_WORK REQUIRED_
Duplicate the stretch of the data from the line containing "Chaque Bureau est" through the line containing "This transaction involves", keeping every character and line break unchanged.

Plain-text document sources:
=====

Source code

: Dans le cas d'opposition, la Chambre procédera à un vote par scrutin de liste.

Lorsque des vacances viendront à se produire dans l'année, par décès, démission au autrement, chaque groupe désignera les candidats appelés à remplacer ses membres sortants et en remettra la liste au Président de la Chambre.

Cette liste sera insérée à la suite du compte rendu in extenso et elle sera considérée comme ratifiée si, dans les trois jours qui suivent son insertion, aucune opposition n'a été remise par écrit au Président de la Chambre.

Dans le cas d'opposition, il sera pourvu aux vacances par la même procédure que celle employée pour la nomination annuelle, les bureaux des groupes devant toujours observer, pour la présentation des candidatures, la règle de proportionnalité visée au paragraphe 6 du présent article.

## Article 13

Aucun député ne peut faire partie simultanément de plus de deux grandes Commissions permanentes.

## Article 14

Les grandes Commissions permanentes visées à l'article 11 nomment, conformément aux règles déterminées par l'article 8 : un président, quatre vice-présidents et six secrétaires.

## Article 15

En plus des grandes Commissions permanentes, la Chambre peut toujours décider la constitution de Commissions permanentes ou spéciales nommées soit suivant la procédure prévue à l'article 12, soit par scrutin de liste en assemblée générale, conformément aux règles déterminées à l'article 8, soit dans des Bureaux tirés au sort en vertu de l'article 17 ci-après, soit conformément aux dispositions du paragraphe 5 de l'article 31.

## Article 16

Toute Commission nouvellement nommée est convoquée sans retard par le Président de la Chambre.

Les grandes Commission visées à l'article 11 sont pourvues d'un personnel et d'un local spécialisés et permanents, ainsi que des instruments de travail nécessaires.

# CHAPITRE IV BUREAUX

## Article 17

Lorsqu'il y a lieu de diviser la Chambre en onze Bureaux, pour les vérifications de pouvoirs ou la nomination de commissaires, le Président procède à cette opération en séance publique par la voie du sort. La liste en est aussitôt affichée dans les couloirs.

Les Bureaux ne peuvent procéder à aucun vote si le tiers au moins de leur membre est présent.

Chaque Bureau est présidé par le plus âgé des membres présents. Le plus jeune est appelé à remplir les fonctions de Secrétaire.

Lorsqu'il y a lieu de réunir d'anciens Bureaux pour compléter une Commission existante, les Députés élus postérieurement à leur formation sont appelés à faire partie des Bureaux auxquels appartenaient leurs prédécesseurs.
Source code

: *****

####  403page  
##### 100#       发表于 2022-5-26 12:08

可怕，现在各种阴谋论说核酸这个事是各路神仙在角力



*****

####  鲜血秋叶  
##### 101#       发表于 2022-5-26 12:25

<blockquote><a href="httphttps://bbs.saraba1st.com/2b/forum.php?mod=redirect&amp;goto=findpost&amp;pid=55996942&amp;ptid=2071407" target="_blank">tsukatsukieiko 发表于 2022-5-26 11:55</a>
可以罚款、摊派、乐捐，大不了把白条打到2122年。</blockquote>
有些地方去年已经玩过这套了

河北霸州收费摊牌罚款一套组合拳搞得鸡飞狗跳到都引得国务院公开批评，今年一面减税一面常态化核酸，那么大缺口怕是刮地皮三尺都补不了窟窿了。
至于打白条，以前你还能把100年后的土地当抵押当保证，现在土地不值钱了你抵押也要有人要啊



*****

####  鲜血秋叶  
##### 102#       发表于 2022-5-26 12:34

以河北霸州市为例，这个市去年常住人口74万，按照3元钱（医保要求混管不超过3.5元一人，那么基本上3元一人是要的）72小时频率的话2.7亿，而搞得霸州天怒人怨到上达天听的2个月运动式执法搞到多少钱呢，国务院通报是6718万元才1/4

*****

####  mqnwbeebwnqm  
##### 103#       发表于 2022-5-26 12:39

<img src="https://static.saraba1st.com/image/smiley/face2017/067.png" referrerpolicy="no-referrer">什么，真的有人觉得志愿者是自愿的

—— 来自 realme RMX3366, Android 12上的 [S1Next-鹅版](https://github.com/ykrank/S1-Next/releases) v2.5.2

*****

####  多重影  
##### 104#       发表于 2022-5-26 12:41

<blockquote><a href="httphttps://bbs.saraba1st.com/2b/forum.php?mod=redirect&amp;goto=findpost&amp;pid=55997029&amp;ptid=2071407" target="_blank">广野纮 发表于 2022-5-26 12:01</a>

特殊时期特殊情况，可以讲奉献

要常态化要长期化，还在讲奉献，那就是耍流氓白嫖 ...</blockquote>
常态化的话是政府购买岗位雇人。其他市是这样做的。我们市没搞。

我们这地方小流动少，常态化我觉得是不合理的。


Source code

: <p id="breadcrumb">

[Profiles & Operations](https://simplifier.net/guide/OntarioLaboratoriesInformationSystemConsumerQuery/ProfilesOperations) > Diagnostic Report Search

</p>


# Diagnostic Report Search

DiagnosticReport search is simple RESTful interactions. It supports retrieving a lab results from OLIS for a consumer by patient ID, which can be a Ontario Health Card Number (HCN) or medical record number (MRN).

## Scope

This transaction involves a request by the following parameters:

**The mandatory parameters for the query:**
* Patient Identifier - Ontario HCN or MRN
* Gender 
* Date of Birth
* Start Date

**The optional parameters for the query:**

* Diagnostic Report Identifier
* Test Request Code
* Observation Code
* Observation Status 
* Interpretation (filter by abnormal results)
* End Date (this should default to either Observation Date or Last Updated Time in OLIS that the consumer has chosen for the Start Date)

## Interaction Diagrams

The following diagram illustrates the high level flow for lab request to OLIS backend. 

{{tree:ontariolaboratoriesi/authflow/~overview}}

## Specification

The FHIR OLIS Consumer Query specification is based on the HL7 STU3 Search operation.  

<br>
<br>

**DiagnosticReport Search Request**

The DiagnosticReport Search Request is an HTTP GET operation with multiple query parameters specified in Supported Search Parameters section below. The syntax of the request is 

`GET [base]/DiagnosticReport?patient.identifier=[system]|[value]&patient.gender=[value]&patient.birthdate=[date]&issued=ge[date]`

=====

_EXERCISE ANSWER_
Chaque Bureau est présidé par le plus âgé des membres présents. Le plus jeune est appelé à remplir les fonctions de Secrétaire.

Lorsqu'il y a lieu de réunir d'anciens Bureaux pour compléter une Commission existante, les Députés élus postérieurement à leur formation sont appelés à faire partie des Bureaux auxquels appartenaient leurs prédécesseurs.
Source code

: *****

####  403page  
##### 100#       发表于 2022-5-26 12:08

可怕，现在各种阴谋论说核酸这个事是各路神仙在角力



*****

####  鲜血秋叶  
##### 101#       发表于 2022-5-26 12:25

<blockquote><a href="httphttps://bbs.saraba1st.com/2b/forum.php?mod=redirect&amp;goto=findpost&amp;pid=55996942&amp;ptid=2071407" target="_blank">tsukatsukieiko 发表于 2022-5-26 11:55</a>
可以罚款、摊派、乐捐，大不了把白条打到2122年。</blockquote>
有些地方去年已经玩过这套了

河北霸州收费摊牌罚款一套组合拳搞得鸡飞狗跳到都引得国务院公开批评，今年一面减税一面常态化核酸，那么大缺口怕是刮地皮三尺都补不了窟窿了。
至于打白条，以前你还能把100年后的土地当抵押当保证，现在土地不值钱了你抵押也要有人要啊



*****

####  鲜血秋叶  
##### 102#       发表于 2022-5-26 12:34

以河北霸州市为例，这个市去年常住人口74万，按照3元钱（医保要求混管不超过3.5元一人，那么基本上3元一人是要的）72小时频率的话2.7亿，而搞得霸州天怒人怨到上达天听的2个月运动式执法搞到多少钱呢，国务院通报是6718万元才1/4

*****

####  mqnwbeebwnqm  
##### 103#       发表于 2022-5-26 12:39

<img src="https://static.saraba1st.com/image/smiley/face2017/067.png" referrerpolicy="no-referrer">什么，真的有人觉得志愿者是自愿的

—— 来自 realme RMX3366, Android 12上的 [S1Next-鹅版](https://github.com/ykrank/S1-Next/releases) v2.5.2

*****

####  多重影  
##### 104#       发表于 2022-5-26 12:41

<blockquote><a href="httphttps://bbs.saraba1st.com/2b/forum.php?mod=redirect&amp;goto=findpost&amp;pid=55997029&amp;ptid=2071407" target="_blank">广野纮 发表于 2022-5-26 12:01</a>

特殊时期特殊情况，可以讲奉献

要常态化要长期化，还在讲奉献，那就是耍流氓白嫖 ...</blockquote>
常态化的话是政府购买岗位雇人。其他市是这样做的。我们市没搞。

我们这地方小流动少，常态化我觉得是不合理的。


Source code

: <p id="breadcrumb">

[Profiles & Operations](https://simplifier.net/guide/OntarioLaboratoriesInformationSystemConsumerQuery/ProfilesOperations) > Diagnostic Report Search

</p>


# Diagnostic Report Search

DiagnosticReport search is simple RESTful interactions. It supports retrieving a lab results from OLIS for a consumer by patient ID, which can be a Ontario Health Card Number (HCN) or medical record number (MRN).

## Scope

This transaction involves a request by the following parameters:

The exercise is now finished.